Patients in immune-tolerant phase are very difficult to treat. Patients in immune-tolerant phase respond poorly to interferon-alpha therapy [48]. In a recent study using 8 weeks of entecavir followed by combination peginterferon and entecavir therapy for 40 weeks in adults in the immune-tolerant phase, only 4% patients had HBeAg seroconversion and 0% patients had HBV DNA < 1000 IU/ml at 48 weeks after completion of peginterferon treatment [49]. A randomized controlled trial of tenofovir disoproxil fumarate (TDF) versus emtricitabine and TDF in HBeAg-positive patients with high HBV DNA (> 7 log IU/mL) and normal ALT showed that HBV DNA can be suppressed in < 60% patients and HBeAg seroconversion developed in < 5% patients in 4 years [49]. After the cessation of TDF-based treatment, all patients experienced HBV DNA relapse to > 2000 IU/mL within 4 weeks, and 50% showed an increase in ALT [50]. As a result, long-term treatment is expected if nucleot(s)ide analogue is used in immune-tolerant patients, and adherence to treatment among young patients will be a concern. Considering the minimal risk for disease progression, anticipated long-term treatment in younger patients, poor response to treatment in patients in the immune-tolerant phase, lack of data on improvement in long-term outcomes, nucleot(s)ide analogue therapy is generally not recommended for patients in immune-tolerant phase of CHB at the present moment [51].
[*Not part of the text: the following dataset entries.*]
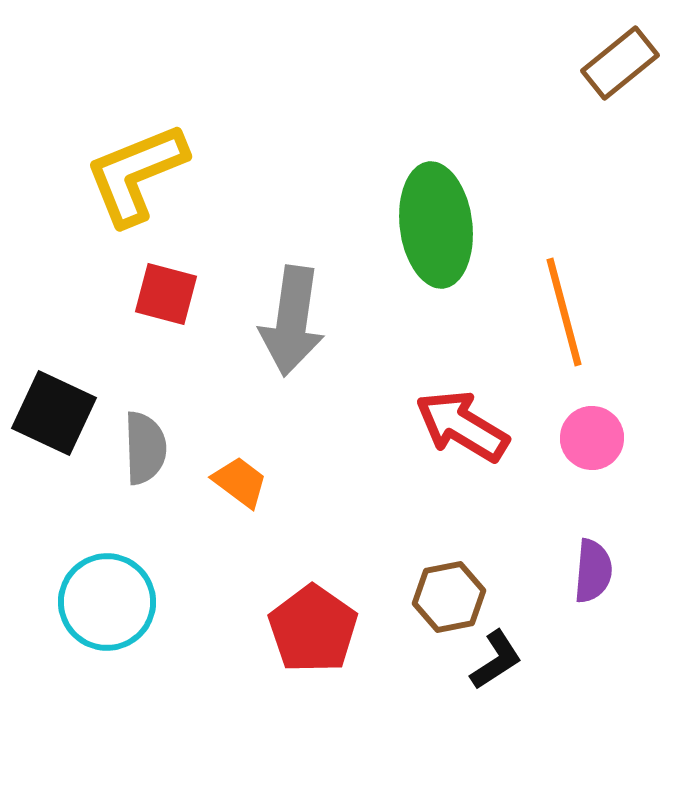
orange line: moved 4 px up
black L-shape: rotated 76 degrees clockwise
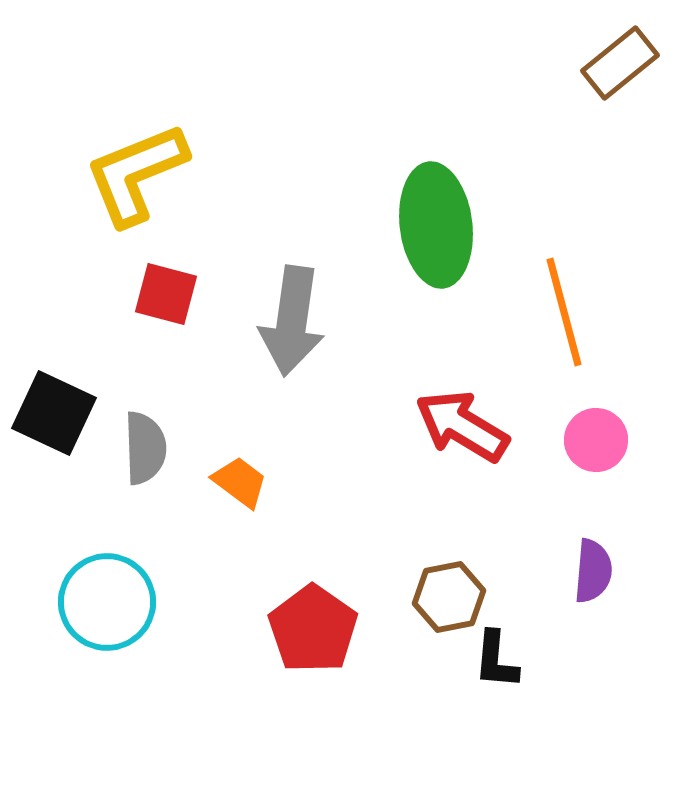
pink circle: moved 4 px right, 2 px down
black L-shape: rotated 128 degrees clockwise
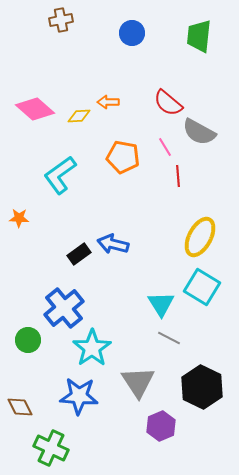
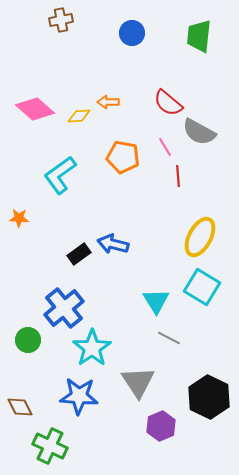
cyan triangle: moved 5 px left, 3 px up
black hexagon: moved 7 px right, 10 px down
green cross: moved 1 px left, 2 px up
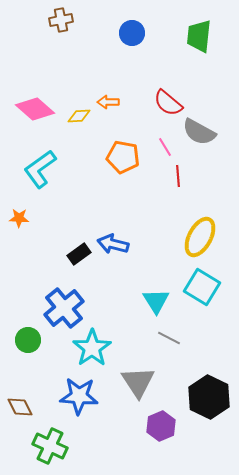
cyan L-shape: moved 20 px left, 6 px up
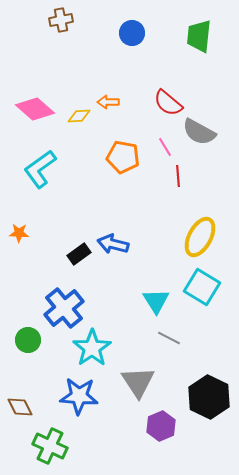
orange star: moved 15 px down
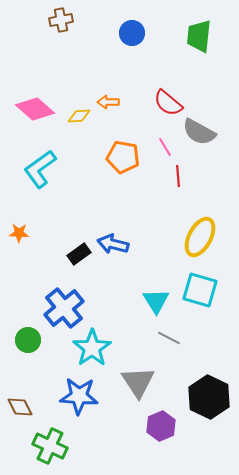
cyan square: moved 2 px left, 3 px down; rotated 15 degrees counterclockwise
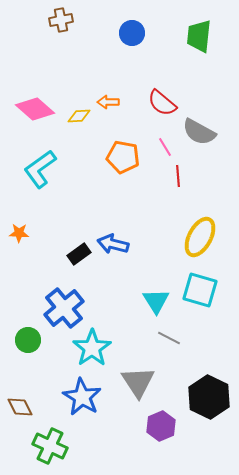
red semicircle: moved 6 px left
blue star: moved 3 px right, 1 px down; rotated 27 degrees clockwise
Summary, recommendations, directions for future research

No international consensus has been made to define true immune-tolerant phase and studies on prognosis and treatment response in true immune-tolerant phase are limited. There is no placebo-controlled study on the long-term benefit of antiviral therapy in immune-tolerant phase over observation. Given the low event rate of HCC and requirement of long-term follow-up, a randomized, controlled study to evaluate the benefit of antiviral treatment in immune-tolerant patients seems not very feasible. Most clinicians agree on the need to identify advanced fibrosis and appropriate treatment in HBeAg-positive patients with a high viral load and a normal ALT level for older patients, but the cut-off age for detailed assessment is debatable. In a true immune-tolerant phase, the risk for disease progression is minimal. Even after antiviral treatment is started, the virological response is unsatisfactory and off-treatment relapse often occurs. Thus, further studies are needed to determine the assessment and treatment strategy for immune-tolerant patients.